Look at the two countries today: though the Russian economy has surged because of high oil and commodity prices, China's is now six times larger. Even more interesting is the political trajectory. Russia, in almost every dimension, has become less free over the past decade. Its economy is increasingly state-dominated, its polity controlled and its people cowed. Consider that in the past 10 years, after Iraq, Russia has been the country in which the largest number of journalists have been killed. (And while many of the deaths in Iraq were accidental, this is true of almost none of them in Russia.)
China, by contrast, has seen greater economic, legal and social reform every year. This year, finally, the Communist Party adopted guarantees of private property and greater government transparency. (For those who dismiss China's reforms because they are "merely" economic, recall that for John Locke and Thomas Jefferson, the right to private property was at the heart of individual liberty.)
My point is not that China is freer than Russia. It is not. But for a decade, the arrow in Russia has been moving backward, while in China it is moving—slowly—forward.
This divergence between the Russian and Chinese models has had powerful implications around the world.

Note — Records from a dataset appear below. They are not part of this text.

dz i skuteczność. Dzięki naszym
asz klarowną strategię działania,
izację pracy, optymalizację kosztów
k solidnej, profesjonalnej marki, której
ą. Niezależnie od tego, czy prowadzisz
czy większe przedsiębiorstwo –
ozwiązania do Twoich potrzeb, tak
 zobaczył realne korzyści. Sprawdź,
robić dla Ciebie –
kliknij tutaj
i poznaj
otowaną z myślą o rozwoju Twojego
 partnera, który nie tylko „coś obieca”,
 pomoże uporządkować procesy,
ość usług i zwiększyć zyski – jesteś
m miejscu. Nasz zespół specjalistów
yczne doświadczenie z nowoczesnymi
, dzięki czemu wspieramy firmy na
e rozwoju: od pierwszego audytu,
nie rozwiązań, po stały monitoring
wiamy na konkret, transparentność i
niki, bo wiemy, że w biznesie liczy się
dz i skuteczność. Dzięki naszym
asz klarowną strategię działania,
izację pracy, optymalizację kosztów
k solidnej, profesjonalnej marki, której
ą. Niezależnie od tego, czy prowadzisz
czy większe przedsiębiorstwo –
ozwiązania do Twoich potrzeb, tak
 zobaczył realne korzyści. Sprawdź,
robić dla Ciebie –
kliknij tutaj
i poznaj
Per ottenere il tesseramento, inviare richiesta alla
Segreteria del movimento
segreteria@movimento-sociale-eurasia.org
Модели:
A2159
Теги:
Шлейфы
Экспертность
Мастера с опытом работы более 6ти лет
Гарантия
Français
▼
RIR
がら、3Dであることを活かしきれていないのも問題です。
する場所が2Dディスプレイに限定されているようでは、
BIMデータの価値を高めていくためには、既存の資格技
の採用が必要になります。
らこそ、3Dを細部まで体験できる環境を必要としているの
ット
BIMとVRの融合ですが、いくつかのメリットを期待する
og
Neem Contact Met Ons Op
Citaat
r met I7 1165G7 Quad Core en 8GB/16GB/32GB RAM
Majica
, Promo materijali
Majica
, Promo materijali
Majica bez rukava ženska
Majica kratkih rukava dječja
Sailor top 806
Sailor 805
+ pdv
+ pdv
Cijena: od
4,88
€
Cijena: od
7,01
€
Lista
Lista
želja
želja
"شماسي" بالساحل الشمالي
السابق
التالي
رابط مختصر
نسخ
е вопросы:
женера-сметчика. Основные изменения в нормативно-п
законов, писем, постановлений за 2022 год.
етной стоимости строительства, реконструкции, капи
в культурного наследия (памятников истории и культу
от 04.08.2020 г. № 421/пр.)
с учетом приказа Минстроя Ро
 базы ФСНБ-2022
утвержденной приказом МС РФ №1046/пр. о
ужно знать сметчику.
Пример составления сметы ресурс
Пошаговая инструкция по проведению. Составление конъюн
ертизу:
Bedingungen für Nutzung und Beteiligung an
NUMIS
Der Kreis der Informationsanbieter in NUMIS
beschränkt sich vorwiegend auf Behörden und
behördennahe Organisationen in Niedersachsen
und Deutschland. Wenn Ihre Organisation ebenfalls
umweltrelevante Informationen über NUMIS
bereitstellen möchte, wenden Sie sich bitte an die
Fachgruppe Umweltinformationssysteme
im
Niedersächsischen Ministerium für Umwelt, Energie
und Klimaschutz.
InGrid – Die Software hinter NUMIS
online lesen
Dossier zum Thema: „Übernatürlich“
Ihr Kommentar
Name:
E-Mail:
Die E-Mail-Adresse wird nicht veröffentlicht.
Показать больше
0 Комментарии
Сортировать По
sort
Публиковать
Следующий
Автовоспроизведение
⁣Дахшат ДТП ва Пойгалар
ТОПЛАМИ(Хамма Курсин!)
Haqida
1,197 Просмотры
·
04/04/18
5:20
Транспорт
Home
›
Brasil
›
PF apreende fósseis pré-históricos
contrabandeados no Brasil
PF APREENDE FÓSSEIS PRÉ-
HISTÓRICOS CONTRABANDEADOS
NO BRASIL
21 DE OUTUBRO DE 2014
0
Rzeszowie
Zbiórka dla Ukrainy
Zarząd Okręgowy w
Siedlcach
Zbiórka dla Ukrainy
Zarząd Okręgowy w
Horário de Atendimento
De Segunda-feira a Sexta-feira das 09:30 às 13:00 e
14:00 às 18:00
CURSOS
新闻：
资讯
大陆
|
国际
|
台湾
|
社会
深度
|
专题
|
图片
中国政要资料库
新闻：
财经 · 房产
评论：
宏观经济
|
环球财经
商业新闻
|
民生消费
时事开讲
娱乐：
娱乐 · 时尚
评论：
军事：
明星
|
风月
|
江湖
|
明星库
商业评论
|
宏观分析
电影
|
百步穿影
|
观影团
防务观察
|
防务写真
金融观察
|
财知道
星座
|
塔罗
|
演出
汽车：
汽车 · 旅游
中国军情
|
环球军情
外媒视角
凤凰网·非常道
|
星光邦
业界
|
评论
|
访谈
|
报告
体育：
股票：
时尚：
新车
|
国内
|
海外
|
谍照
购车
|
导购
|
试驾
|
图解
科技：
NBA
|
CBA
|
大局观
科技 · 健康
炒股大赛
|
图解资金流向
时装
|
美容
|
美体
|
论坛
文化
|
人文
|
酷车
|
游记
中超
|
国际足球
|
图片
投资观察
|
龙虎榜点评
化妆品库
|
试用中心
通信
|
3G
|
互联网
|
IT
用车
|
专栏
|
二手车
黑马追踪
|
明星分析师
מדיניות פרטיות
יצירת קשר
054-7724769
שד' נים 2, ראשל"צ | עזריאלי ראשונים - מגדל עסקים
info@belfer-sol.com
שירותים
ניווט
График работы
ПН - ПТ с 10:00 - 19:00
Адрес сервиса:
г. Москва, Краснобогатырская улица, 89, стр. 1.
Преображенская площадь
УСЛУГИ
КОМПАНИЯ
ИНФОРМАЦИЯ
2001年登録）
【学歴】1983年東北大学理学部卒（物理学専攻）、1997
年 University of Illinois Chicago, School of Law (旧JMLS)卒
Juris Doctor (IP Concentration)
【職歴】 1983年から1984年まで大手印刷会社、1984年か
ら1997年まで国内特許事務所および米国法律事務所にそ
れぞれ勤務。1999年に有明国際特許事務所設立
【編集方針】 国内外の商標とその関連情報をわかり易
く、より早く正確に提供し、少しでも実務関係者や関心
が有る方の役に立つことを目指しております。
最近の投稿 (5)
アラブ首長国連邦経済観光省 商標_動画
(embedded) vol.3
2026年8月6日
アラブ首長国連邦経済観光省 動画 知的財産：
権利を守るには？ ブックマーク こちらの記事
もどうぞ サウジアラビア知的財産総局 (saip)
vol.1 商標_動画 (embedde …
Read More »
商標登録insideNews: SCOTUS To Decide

Russia has become an example—but a negative example. The Chinese leadership has privately admitted to having watched Yeltsin's reforms and decided that they produced economic chaos, social instability and no growth. (Russia's GDP contracted by 20 percent during the 1990s.) Instead of similar shock therapy—which Bill Clinton's Russia hand Strobe Talbott accurately characterized as "too much shock, too little therapy"—China chose a cautious, incremental path. "We must cross the river by feeling the stones with our feet," said Deng Xiaoping. Rather than shutting down state-owned enterprises, Beijing chose to grow the economy around them, so that the state-owned portion kept shrinking and its problems became more manageable.
Look around the world, from Vietnam to Egypt, and you see officials studying China's economic reforms. I have not come across a single official anywhere who has ever claimed to be emulating Russia's path from communism.
Why did these two pivotal nations go down the roads they did? Part of the reason is that Russia is afflicted by the curse of natural resources, part that China is a more pragmatic society. History, culture and demography all play a part. But so do people. And it is worth wondering what might have been had Boris Yeltsin, in those critical years, turned Russia along a different course.